Text block ::

________________

WNOP
- Newport, Kentucky; United States;
- Broadcast area: Greater Cincinnati, Covington
- Frequency: 740 kHz
- Branding: Sacred Heart Radio

Programming
- Language: English
- Format: Catholic talk/services
- Affiliations: EWTN Global Catholic Radio Network

Ownership
- Owner: Sacred Heart Radio Inc.
- Sister stations: WPFB;

History
- First air date: August 21, 1948 (77 years ago)
- Call sign meaning: Newport

Technical information
- Licensing authority: FCC
- Facility ID: 15881
- Class: D
- Power: 2,500 watts day; 30 watts night;
- Transmitter coordinates: 39°5′41.21″N 84°34′58.8″W﻿ / ﻿39.0947806°N 84.583000°W
- Repeater: 910 WPFB (Middletown, Ohio)

________________

Data provided ::
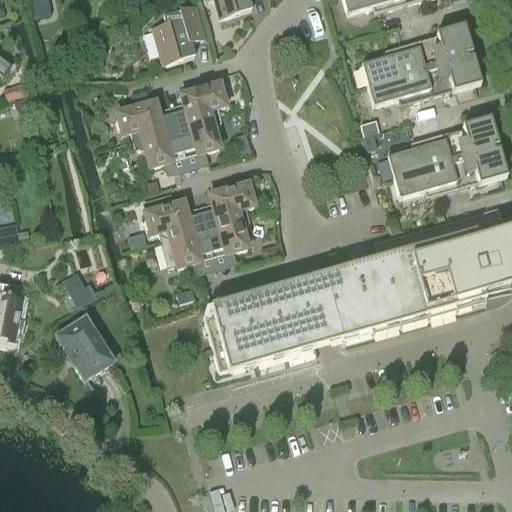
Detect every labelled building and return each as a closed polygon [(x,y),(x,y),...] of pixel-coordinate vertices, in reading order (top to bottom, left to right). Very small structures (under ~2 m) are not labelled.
[(188,0),(174,0),(177,9),(190,6),(188,0)] [(201,0),(204,7),(213,4),(218,24),(250,15),(246,1),(248,0),(201,0)] [(372,19),(404,10),(400,0),(340,0),(346,20),(371,13),(372,19)] [(400,0),(404,10),(424,4),(425,7),(449,0),(400,0)] [(189,48),(202,44),(193,13),(161,22),(164,31),(151,35),(161,71),(193,62),(189,48)] [(414,48),(422,75),(466,63),(466,61),(470,60),(462,32),(435,39),(436,42),(414,48)] [(360,70),(366,91),(422,75),(414,48),(383,57),(385,63),(360,70)] [(0,79),(1,81),(9,71),(0,63),(0,79)] [(422,75),(430,102),(450,96),(451,99),(479,91),(471,64),(467,65),(466,63),(422,75)] [(398,111),(418,106),(430,102),(422,75),(366,91),(372,112),(397,105),(398,111)] [(113,99),(125,99),(126,90),(114,89),(113,99)] [(184,116),(171,120),(172,125),(178,145),(191,141),(186,121),(216,113),(216,114),(224,111),(222,107),(224,103),(222,96),(219,94),(218,89),(179,100),(184,116)] [(33,100),(13,106),(16,117),(36,110),(33,100)] [(121,141),(128,138),(158,129),(164,149),(178,145),(172,125),(171,120),(158,124),(153,108),(115,119),(116,123),(114,127),(117,134),(119,136),(121,141)] [(191,141),(178,145),(183,163),(218,153),(213,135),(216,134),(220,127),(216,114),(216,113),(186,121),(191,141)] [(440,140),(448,167),(492,155),(492,154),(496,152),(488,124),(461,132),(462,134),(440,140)] [(148,173),(183,163),(178,145),(164,149),(158,129),(128,138),(129,138),(133,152),(139,156),(143,155),(148,173)] [(386,162),(392,183),(448,167),(440,140),(409,149),(411,155),(386,162)] [(448,167),(456,195),(477,189),(477,192),(505,184),(497,156),(493,157),(492,155),(448,167)] [(424,203),(436,200),(456,195),(448,167),(392,183),(398,204),(423,197),(424,203)] [(143,189),(146,201),(159,197),(156,185),(143,189)] [(212,216),(199,220),(206,245),(220,241),(214,222),(244,213),(244,214),(252,211),(251,207),(252,203),(250,196),(247,194),(246,189),(207,200),(212,216)] [(149,241),(157,238),(187,229),(192,249),(206,245),(199,220),(186,224),(182,208),(143,219),(144,224),(143,227),(145,234),(148,236),(149,241)] [(220,241),(206,245),(211,263),(246,254),(241,235),(244,234),(248,227),(244,214),(244,213),(214,222),(220,241)] [(320,282),(340,351),(484,310),(502,305),(500,297),(511,293),(511,236),(503,239),(496,213),(492,215),(372,249),(377,266),(361,270),(320,282)] [(157,238),(161,252),(167,273),(175,270),(176,273),(211,263),(206,245),(192,249),(187,229),(157,238)] [(75,281),(63,287),(71,302),(83,295),(75,281)] [(0,344),(11,347),(13,339),(19,340),(22,327),(16,326),(20,307),(8,304),(10,291),(0,289),(0,344)] [(190,294),(175,298),(178,309),(193,305),(190,294)] [(297,297),(266,306),(281,360),(312,351),(297,297)] [(263,298),(232,307),(234,315),(249,369),(281,360),(265,306),(263,298)] [(211,324),(203,326),(203,328),(207,341),(211,354),(212,358),(217,378),(219,378),(249,369),(234,315),(211,322),(211,324)] [(82,387),(86,384),(111,368),(83,324),(54,343),(82,387)]
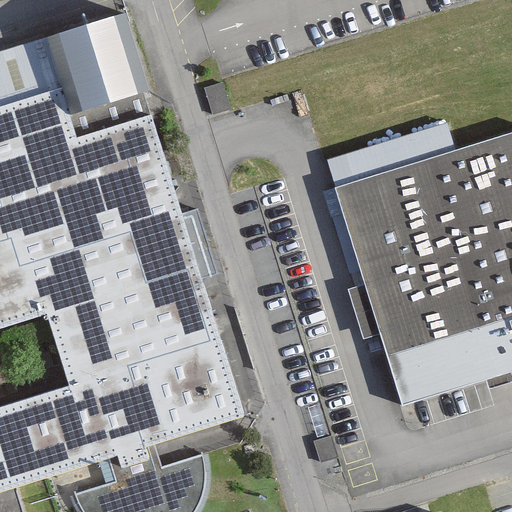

________________

Problems to work on ::
1. Using the WNOP station listing, answer these:
(a) On what frequency does the station broadcast?
(b) Who owns the station?
(c) What is the station's power at night?
2. Extend the WNOP station listing past its final line.

Responses per task ::
1.
(a) 740 kHz
(b) Sacred Heart Radio Inc.
(c) 30 watts

2.
Links
- Public license information: Public file; LMS;
- Webcast: Listen live
- Website: sacredheartradio.com

= WNOP (AM) =

WNOP (740 kHz) is an AM radio station located in Newport, Kentucky, that can be heard in and around the Cincinnati area. It now broadcasts for Cincinnati's Catholic community and archdiocesan base and is an affiliate of EWTN radio for most (if not all) of its programming.

WNOP was a jazz station for 38 years, except for a brief run as a CNN Headline News affiliate from 1992 to 1994. WNOP's current religious talk format started on December 31, 2000.

==History==
===Startup===
The station was first on the air with combined country music and pre-recorded radio shows, receiving its Federal Communications Commission (FCC) license on May 29, 1947. The first broadcasts began on August 21, 1948. Jimmie Skinner hosted a radio program, which featured singer Connie Hall.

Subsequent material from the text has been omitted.